Boeing partners with LightSolver to develop laser computing technology
Boeing (NYSE: BA) announced a strategic financial partnership with LightSolver to develop laser-based computing acceleration for engineering simulations. The collaboration focuses on advancing LightSolver's Laser Processing Unit technology for complex physics-based modeling used in engineering design and lifecycle management.
Boeing is funding the development and optimization of LightSolver's LPU technology, with emphasis on adapting it for real-world engineering requirements including numerical accuracy, repeatability, and integration with existing high-performance computing environments. The investment targets LPU capabilities for simulation scenarios involving degradation-driven structural effects that influence material performance, asset lifespan, and maintenance planning.
LightSolver's approach uses laser dynamics to solve partial differential equations directly through physical processes rather than digital instruction sets. The company states this enables parallel exploration of solution spaces while reducing power consumption compared to traditional hardware acceleration methods.
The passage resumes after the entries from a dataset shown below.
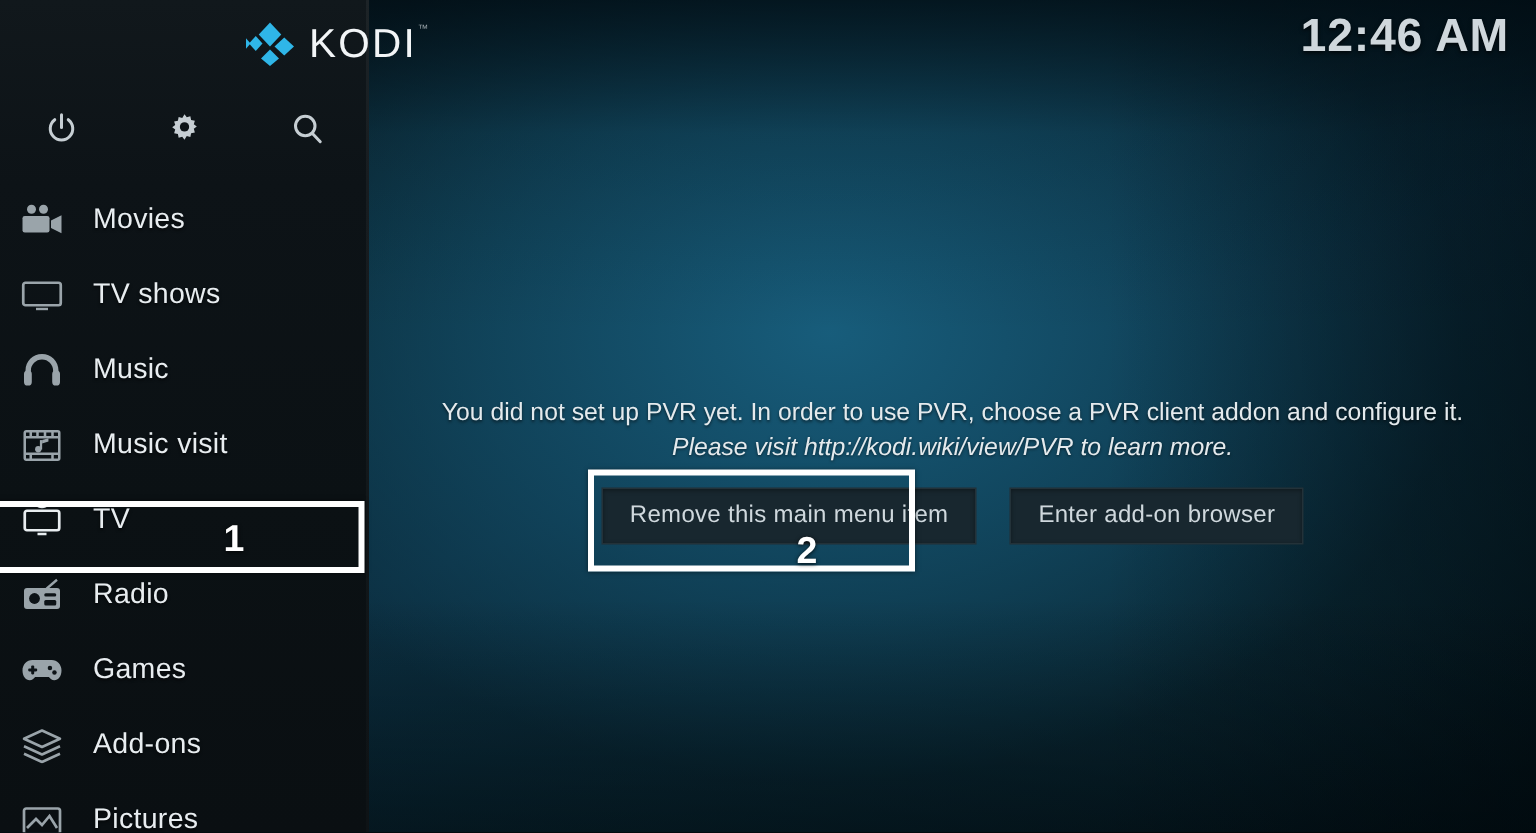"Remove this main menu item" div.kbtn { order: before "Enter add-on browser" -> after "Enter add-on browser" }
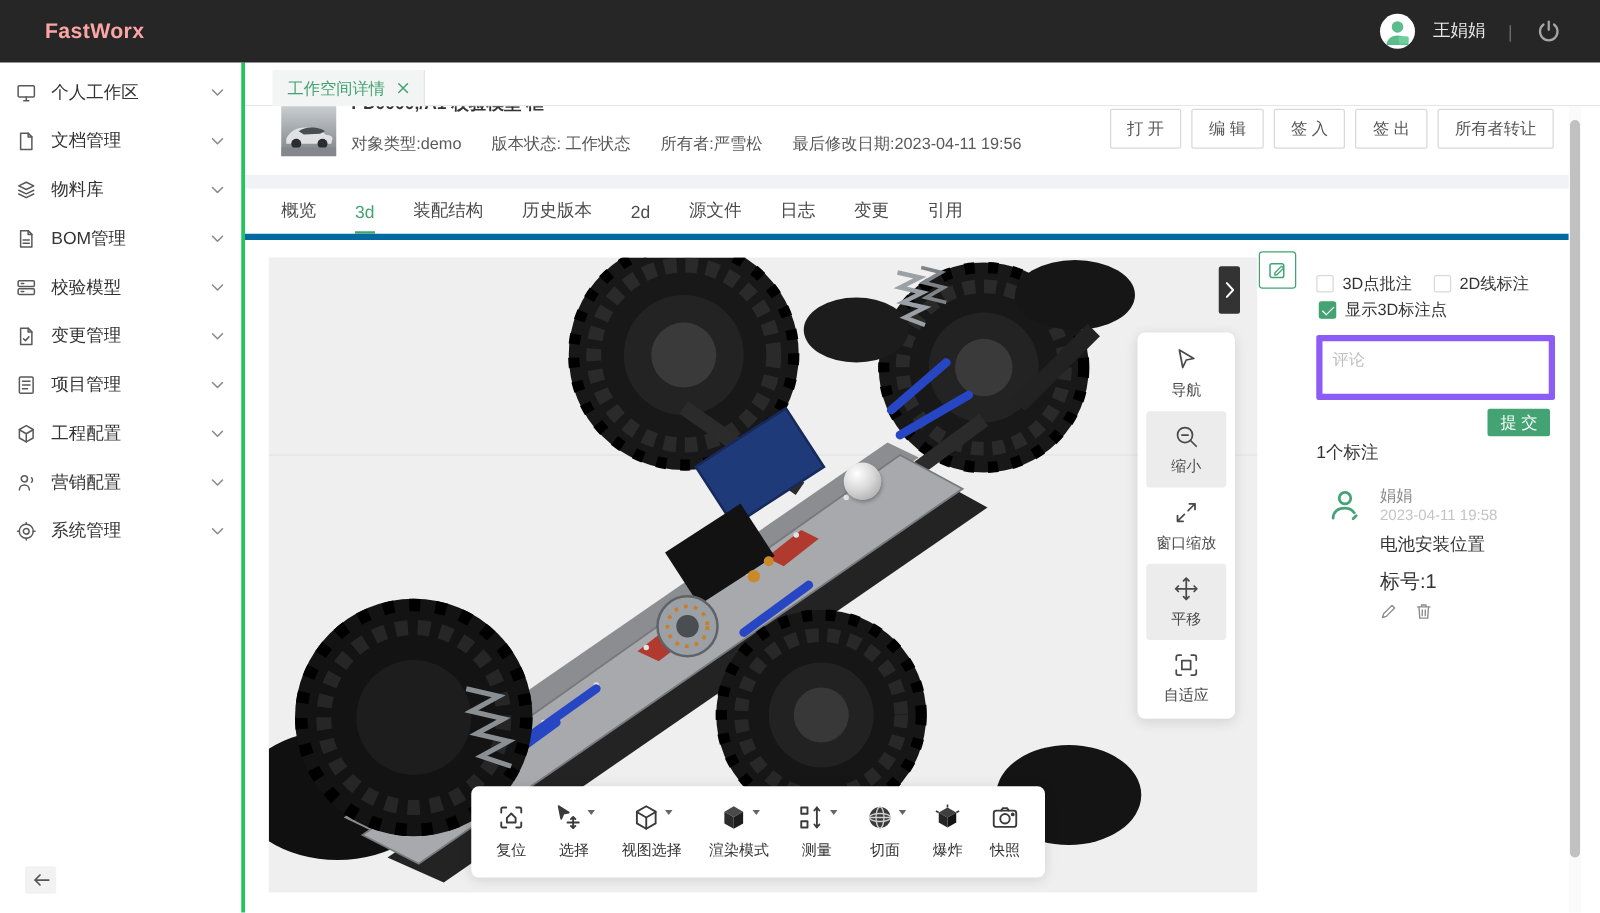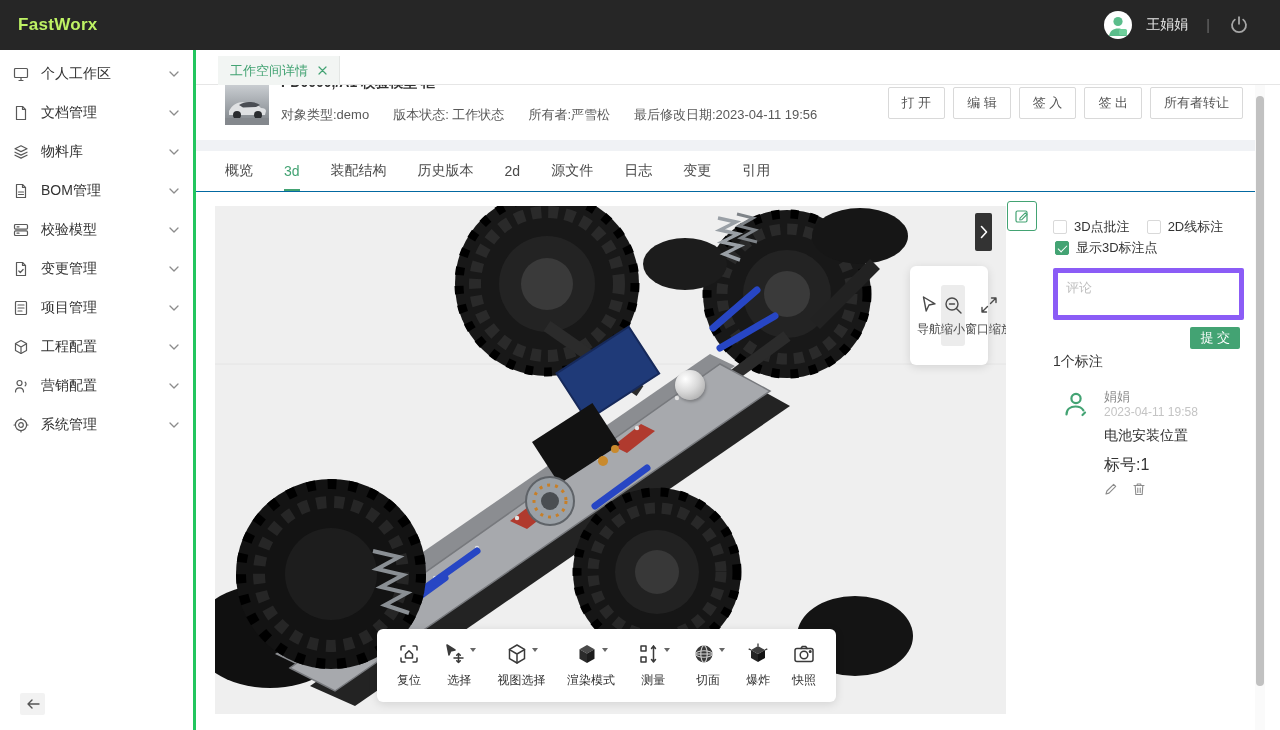"FastWorx" .logo { color: #bef264 -> #fca5a5; margin-left: 18px -> 36px }
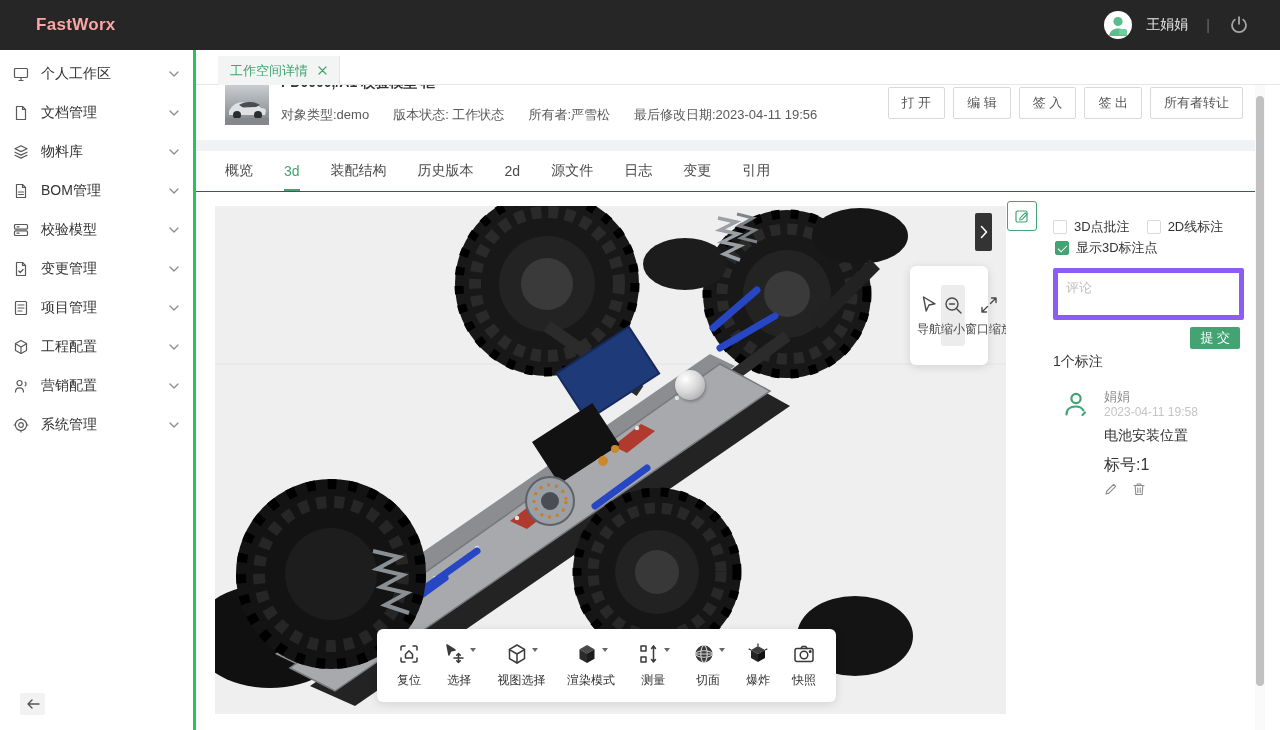"概览" .detail-tabs { border-bottom: 1px solid #0369a1 -> 5px solid #0369a1 }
"Boeing Israel highly values this strategic partnership with LightSolver for bringing together domain expertise and breakthrough laser-based computing," said Ido Nehushtan, Boeing Israel President. The collaboration represents part of Boeing's strategy to partner with Israeli technology companies.
Ruti Ben-Shlomi, CEO and co-founder of LightSolver, said the partnership demonstrates how laser-based acceleration can move from research environments into production workflows where simulation accuracy and cost efficiency impact business outcomes.
LightSolver, founded in 2020 by physicists from Weizmann Institute of Science, develops optical computing technology designed to solve computational problems using laser interference patterns. The technology operates at room temperature and fits within a standard rack unit.
The partnership aims to address simulation challenges across industries including aerospace, energy, transportation, and infrastructure that rely on large-scale physics-based modeling.